A British marine archaeologist claims to have found the remains of Flight MH370 - more than 3,000 miles from the current search area.
Tim Akers has been studying Australian waters off Perth for year in a search for remains of HMAS Sydney, the country’s lost World War Two warship.
So far international air, sea and satellite searches for the doomed Malaysian Airlines plane have proved fruitless, but Mr Akers, 56, says he’s located the jet’s tail off the coast of Vietnam.
His claims may be more credible than you’d think - in 2006 Mr Akers said he’d found HMAS Sydney, despite 60 years of government and international searches.
His claim was then seemingly verified in March 2008 when the wreck was discovered by American marine scientist David Mearns, near the same location Mr Akers predicted off the coast of Australia.
There are inconsistencies in Mr Akers' sighting however - most notably the large tanker spotted near the supposed plane debris.
But Mr Akers believes boats registered to Vietnam have been in contact with the 'debris' supposedly spotted in the South China Sea.
He says the boat pictured next to the sighting is a Vietnamese floating storage production ship.
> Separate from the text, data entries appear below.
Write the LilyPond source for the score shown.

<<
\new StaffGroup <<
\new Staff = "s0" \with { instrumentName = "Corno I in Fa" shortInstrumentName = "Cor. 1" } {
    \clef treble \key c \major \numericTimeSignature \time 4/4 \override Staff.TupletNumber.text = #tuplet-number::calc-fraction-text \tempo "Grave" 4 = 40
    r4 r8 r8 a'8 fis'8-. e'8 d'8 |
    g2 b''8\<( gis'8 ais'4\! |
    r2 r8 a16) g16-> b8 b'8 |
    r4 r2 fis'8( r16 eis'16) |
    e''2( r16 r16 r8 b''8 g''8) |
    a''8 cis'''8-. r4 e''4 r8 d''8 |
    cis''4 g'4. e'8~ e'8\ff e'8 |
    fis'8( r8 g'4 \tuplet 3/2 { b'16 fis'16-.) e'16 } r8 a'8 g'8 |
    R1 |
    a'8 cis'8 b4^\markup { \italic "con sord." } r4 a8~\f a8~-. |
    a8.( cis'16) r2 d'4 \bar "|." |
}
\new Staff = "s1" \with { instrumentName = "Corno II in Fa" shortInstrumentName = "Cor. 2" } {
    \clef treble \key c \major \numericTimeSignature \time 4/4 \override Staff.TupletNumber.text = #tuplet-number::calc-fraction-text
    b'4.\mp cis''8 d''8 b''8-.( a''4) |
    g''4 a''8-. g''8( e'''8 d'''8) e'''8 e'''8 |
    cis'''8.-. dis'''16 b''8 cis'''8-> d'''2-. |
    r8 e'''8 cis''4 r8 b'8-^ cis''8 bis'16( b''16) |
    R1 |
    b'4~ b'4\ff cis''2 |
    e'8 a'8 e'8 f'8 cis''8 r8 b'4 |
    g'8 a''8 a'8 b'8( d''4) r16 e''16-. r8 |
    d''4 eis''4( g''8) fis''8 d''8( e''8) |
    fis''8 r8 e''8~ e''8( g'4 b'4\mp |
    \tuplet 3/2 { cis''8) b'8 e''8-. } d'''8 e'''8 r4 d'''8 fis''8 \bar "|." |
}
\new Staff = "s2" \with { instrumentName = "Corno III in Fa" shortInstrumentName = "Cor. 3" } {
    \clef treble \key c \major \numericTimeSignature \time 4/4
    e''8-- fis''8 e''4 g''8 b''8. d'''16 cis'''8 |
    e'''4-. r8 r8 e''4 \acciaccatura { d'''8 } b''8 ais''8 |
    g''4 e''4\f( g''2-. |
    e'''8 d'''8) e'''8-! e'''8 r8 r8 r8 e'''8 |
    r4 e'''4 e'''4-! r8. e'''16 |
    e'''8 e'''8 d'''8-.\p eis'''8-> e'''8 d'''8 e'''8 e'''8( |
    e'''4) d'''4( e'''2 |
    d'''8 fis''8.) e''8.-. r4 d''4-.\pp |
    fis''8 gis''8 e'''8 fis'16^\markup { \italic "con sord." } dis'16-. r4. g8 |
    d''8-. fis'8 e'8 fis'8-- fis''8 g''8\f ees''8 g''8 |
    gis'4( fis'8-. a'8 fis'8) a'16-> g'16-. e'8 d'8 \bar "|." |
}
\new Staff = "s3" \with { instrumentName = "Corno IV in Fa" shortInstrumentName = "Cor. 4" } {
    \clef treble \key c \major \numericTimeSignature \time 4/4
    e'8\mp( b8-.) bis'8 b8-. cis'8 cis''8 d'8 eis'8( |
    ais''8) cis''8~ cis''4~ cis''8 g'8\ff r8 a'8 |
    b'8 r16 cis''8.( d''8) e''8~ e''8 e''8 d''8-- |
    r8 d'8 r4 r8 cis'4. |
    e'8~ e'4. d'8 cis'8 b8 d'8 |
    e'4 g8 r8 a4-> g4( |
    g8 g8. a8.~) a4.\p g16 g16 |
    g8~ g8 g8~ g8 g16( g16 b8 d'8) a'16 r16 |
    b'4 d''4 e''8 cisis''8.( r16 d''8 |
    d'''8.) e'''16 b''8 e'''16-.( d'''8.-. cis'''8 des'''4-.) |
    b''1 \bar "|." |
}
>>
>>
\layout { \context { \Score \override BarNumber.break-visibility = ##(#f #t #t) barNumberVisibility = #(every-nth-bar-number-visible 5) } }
And while the marine researcher claims the mysterious shape is debris from Flight MH370, others have dismissed it simply as an oil flare.
Mr Akers’ search method combines images from different parts of the light spectrum. Using software he developed, he said he’s able to look 10,000 feet under the sea.
By processing data from satellite images from Landsat 7 - NASA's primary photographic satellite and the basis for Google Earth - he has been scouring the area for missing flight MH370.
Mr Akers said he has now identified a section of what he believes is a tail of the jet off the coast of Vietnam - around 1,000 miles from where the plane took off in Kuala Lumpur.
His findings appear to support reports this week from former pilot Michael Hoebel, from New York, who believes he found the wreckage of the flight off the coast of Thailand.
Mr Akers claims to have identified sections of the aircraft close to where Vietnam authorities received a report from oil workers, who saw a plane burning coming out of the sky.
The marine archaeologist - who is referenced as an independent researcher with the National Maritime Museum - said the jet having crashed in the South China Sea was far more plausible than it making it to the Southern Ocean.
Images taken by Tim from satellite scans appear to show what he claims are a 'tail', 'wings' and other debris.
Mr Akers, from Wetherby, North Yorkshire, said: 'There are a lot of theories around at the moment but that is wreckage from flight MH370.
'As to why the ship would have passed it by or not reported it, I do believe there could be something more sinister going on the authorities may not be telling us.
'The problem with the debris field in the Southern Ocean is that it has to be considered - what other material could be mimicking the debris?
'The only material that could be giving off signals randomly and persistently and multi-coloured debris is remnants from the Indian Ocean Tsunami in 2004 which is still trapped in currents.
'The Japanese earthquake was the same magnitude and its debris is still travelling across the Pacific Ocean - it too will have things which are making noise on scans in the sea.
'The very fact that no debris from a crashed aircraft has been seen or found at sea or on land or beach in Australia so far gives good reason to doubt there's any truth in it ever having been there.
'Reports from the pilot in the US that the plane is seen off Thailand would back up my findings because the plane would break up soon afterwards and the currents in that region are strong.'
He said it also appeared on his images that ships registered to Vietnam have been in contact with the wreckage.
He said: 'There's no question it could be anything else, because aircraft parts are very distinctive.
'Having seen the oil rig worker's report of the crash and NASA's satellite images of the area it would seem strange the Malaysian authorities have dismissed the area out of hand.
'Logically they should have checked it out by aircraft at low altitude and by a surface warship, but it looks like they chose not to. That in itself is very odd.
'Fortunately the water there is shallow as it's on the continental shelve and there will be debris all over the sea floor.'
Tim has published his claims on his site www.australias-titanic.com.